Natacha Guillaumont: «Für uns ist ein begrüntes Dach nur das vernachlässigte Stiefkind eines Projekts»
Die HES-SO bietet seit 2019 gemeinsam mit der Universität Genf einen Masterstudiengang in Raumentwicklung (MDT) mit einer Vertiefungsrichtung Landschaftsarchitektur an. Die multidisziplinäre Projektwerkstatt führt Studierende mit unterschiedlichem fachlichem Hintergrund an die Dynamik des Lebendigen heran. Ein Gespräch mit Studienleiterin Natacha Guillaumont.
Interview: Marc Frochaux, Chefredaktor TRACÉS
Braucht die Schweiz mehr Landschaftsarchitektinnen und -architekten?
Ja. Gemäss Bundesamt für Umwelt (BAFU) müssten sechsmal mehr Landschaftsfachleute ausgebildet werden, als es aktuell der Fall ist, damit die Raum- und Landschaftsplanung in Zukunft gesichert ist. Die gesamte Branche ist unter Druck: Die Büros haben zu viel Arbeit und können der Nachfrage nicht gerecht werden, finden aber auch keine neuen Mitarbeitenden. Unsere Studierenden finden schon seit Jahren sofort eine Stelle, sogar direkt nach dem Bachelor-Abschluss. 2019 haben die Fachhochschule Westschweiz HES-SO und die Universität Genf (UNIGE) einen gemeinsamen Studiengang Raumentwicklung mit einem Masterabschluss in Landschaftsarchitektur ins Leben gerufen. Die neue Ausbildung ist die Weiterentwicklung eines bereits 2014 eingeführten multidisziplinären Masterstudiengangs. Sie richtet sich an Architekt:innen, Geometer:innen, Geograf:innen, Soziolog:innen und Landschaftsarchitek:innen, die gemeinsam planen lernen. Die meisten arbeiten daneben Teilzeit in einem Büro. Das wird einerseits dem Personaldruck in der Branche gerecht und garantiert andererseits eine praxisorientierte Ausbildung.

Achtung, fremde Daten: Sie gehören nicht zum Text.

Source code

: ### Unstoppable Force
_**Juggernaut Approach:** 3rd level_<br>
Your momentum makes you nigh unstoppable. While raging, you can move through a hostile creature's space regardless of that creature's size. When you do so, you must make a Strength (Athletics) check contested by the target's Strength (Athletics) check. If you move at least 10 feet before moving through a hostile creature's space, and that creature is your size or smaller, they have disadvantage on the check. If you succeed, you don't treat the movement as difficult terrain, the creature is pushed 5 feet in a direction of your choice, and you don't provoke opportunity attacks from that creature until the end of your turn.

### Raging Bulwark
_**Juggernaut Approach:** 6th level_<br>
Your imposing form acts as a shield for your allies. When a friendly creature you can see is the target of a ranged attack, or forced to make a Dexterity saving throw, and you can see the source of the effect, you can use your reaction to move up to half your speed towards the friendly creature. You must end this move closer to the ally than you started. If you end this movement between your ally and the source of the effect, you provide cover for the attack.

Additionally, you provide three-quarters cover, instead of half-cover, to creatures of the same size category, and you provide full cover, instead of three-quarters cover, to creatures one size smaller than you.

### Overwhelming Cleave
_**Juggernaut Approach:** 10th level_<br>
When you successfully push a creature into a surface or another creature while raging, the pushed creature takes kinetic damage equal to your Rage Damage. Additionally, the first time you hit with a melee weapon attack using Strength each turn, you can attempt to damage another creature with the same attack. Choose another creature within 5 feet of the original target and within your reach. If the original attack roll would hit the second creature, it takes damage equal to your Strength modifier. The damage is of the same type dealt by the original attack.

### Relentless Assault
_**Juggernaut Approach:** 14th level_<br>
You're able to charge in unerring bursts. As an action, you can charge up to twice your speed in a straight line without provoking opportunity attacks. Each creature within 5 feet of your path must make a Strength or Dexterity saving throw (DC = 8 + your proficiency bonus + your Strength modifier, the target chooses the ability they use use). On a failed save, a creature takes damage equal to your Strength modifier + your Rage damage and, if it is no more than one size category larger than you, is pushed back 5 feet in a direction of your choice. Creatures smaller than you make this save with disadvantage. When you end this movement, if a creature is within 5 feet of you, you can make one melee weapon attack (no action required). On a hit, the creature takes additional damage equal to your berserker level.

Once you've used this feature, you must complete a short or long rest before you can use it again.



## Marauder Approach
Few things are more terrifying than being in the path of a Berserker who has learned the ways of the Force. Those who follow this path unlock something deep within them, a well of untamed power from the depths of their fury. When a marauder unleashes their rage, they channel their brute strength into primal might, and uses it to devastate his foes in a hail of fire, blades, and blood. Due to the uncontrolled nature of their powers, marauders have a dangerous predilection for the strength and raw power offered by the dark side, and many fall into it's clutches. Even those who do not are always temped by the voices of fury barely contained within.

Bei Architekturstudierenden liegt die Landschaft gerade ziemlich im Trend. Endlich interessieren sie sich dafür und beziehen sie zunehmend in ihre Projekte ein. Sehen Sie das als positive Entwicklung?

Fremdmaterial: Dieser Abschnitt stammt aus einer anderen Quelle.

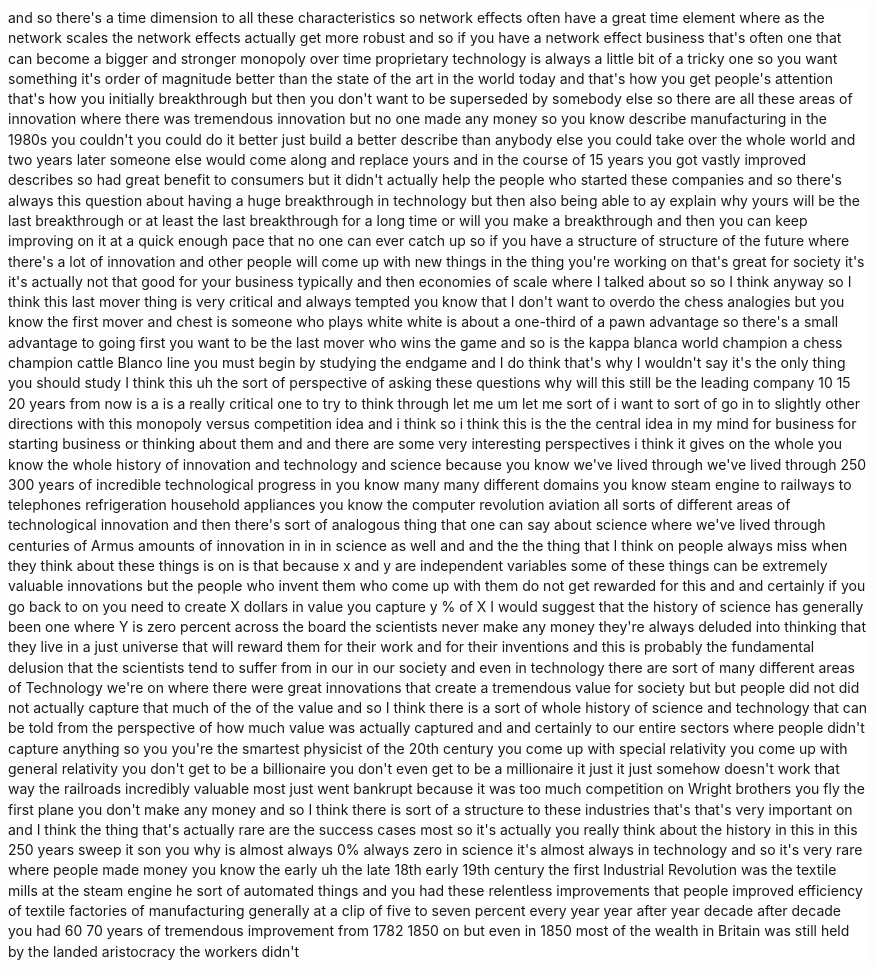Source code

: and so there's a time dimension to all these characteristics so network effects often have a great time element where as the network scales the network effects actually get more robust and so if you have a network effect business that's often one that can become a bigger and stronger monopoly over time proprietary technology is always a little bit of a tricky one so you want something it's order of magnitude better than the state of the art in the world today and that's how you get people's attention that's how you initially breakthrough but then you don't want to be superseded by somebody else so there are all these areas of innovation where there was tremendous innovation but no one made any money so you know describe manufacturing in the 1980s you couldn't you could do it better just build a better describe than anybody else you could take over the whole world and two years later someone else would come along and replace yours and in the course of 15 years you got vastly improved describes so had great benefit to consumers but it didn't actually help the people who started these companies and so there's always this question about having a huge breakthrough in technology but then also being able to ay explain why yours will be the last breakthrough or at least the last breakthrough for a long time or will you make a breakthrough and then you can keep improving on it at a quick enough pace that no one can ever catch up so if you have a structure of structure of the future where there's a lot of innovation and other people will come up with new things in the thing you're working on that's great for society it's it's actually not that good for your business typically and then economies of scale where I talked about so so I think anyway so I think this last mover thing is very critical and always tempted you know that I don't want to overdo the chess analogies but you know the first mover and chest is someone who plays white white is about a one-third of a pawn advantage so there's a small advantage to going first you want to be the last mover who wins the game and so is the kappa blanca world champion a chess champion cattle Blanco line you must begin by studying the endgame and I do think that's why I wouldn't say it's the only thing you should study I think this uh the sort of perspective of asking these questions why will this still be the leading company 10 15 20 years from now is a is a really critical one to try to think through let me um let me sort of i want to sort of go in to slightly other directions with this monopoly versus competition idea and i think so i think this is the the central idea in my mind for business for starting business or thinking about them and and there are some very interesting perspectives i think it gives on the whole you know the whole history of innovation and technology and science because you know we've lived through we've lived through 250 300 years of incredible technological progress in you know many many different domains you know steam engine to railways to telephones refrigeration household appliances you know the computer revolution aviation all sorts of different areas of technological innovation and then there's sort of analogous thing that one can say about science where we've lived through centuries of Armus amounts of innovation in in in science as well and and the the thing that I think on people always miss when they think about these things is on is that because x and y are independent variables some of these things can be extremely valuable innovations but the people who invent them who come up with them do not get rewarded for this and and certainly if you go back to on you need to create X dollars in value you capture y % of X I would suggest that the history of science has generally been one where Y is zero percent across the board the scientists never make any money they're always deluded into thinking that they live in a just universe that will reward them for their work and for their inventions and this is probably the fundamental delusion that the scientists tend to suffer from in our in our society and even in technology there are sort of many different areas of Technology we're on where there were great innovations that create a tremendous value for society but but people did not did not actually capture that much of the of the value and so I think there is a sort of whole history of science and technology that can be told from the perspective of how much value was actually captured and and certainly to our entire sectors where people didn't capture anything so you you're the smartest physicist of the 20th century you come up with special relativity you come up with general relativity you don't get to be a billionaire you don't even get to be a millionaire it just it just somehow doesn't work that way the railroads incredibly valuable most just went bankrupt because it was too much competition on Wright brothers you fly the first plane you don't make any money and so I think there is sort of a structure to these industries that's that's very important on and I think the thing that's actually rare are the success cases most so it's actually you really think about the history in this in this 250 years sweep it son you why is almost always 0% always zero in science it's almost always in technology and so it's very rare where people made money you know the early uh the late 18th early 19th century the first Industrial Revolution was the textile mills at the steam engine he sort of automated things and you had these relentless improvements that people improved efficiency of textile factories of manufacturing generally at a clip of five to seven percent every year year after year decade after decade you had 60 70 years of tremendous improvement from 1782 1850 on but even in 1850 most of the wealth in Britain was still held by the landed aristocracy the workers didn't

Gefragt sind eher die Themen «Ökologie» und «Nachhaltigkeit». Es stimmt, dass Architekturstudierende zunehmend Interesse für die Landschaft zeigen. Doch sie müssten schon sehr früh im Studium an die Dynamik des Lebendigen herangeführt werden. Das architektonische Denken wird noch allzu häufig auf der Grundlage des Objekts und der Konstruktion gelehrt und nicht anhand von räumlichen Fragestellungen. Und selbst wenn solche Fragen behandelt werden, dann beschäftigen sie sich mit urbanen Strukturen, mit Überlegungen zum öffentlichen Raum, aber nicht mit dem Begriff des Lebendigen. Dadurch werden bestimmte Denkweisen konditioniert. Hat man sich in der Ausbildung mit Fragen der Flora und Fauna auseinandergesetzt, denkt man beispielsweise beim Stichwort «Dringlichkeit» automatisch an «Zeit» und nicht an ein «Objekt». Doch die Architekturschulen tun sich schwer damit, diese Geisteshaltung zu überwinden. Manche Architektinnen und Architekten halten ein begrüntes Dach für eine gute Sache, doch für uns ist es bloss das vernachlässigte Stiefkind eines Projekts.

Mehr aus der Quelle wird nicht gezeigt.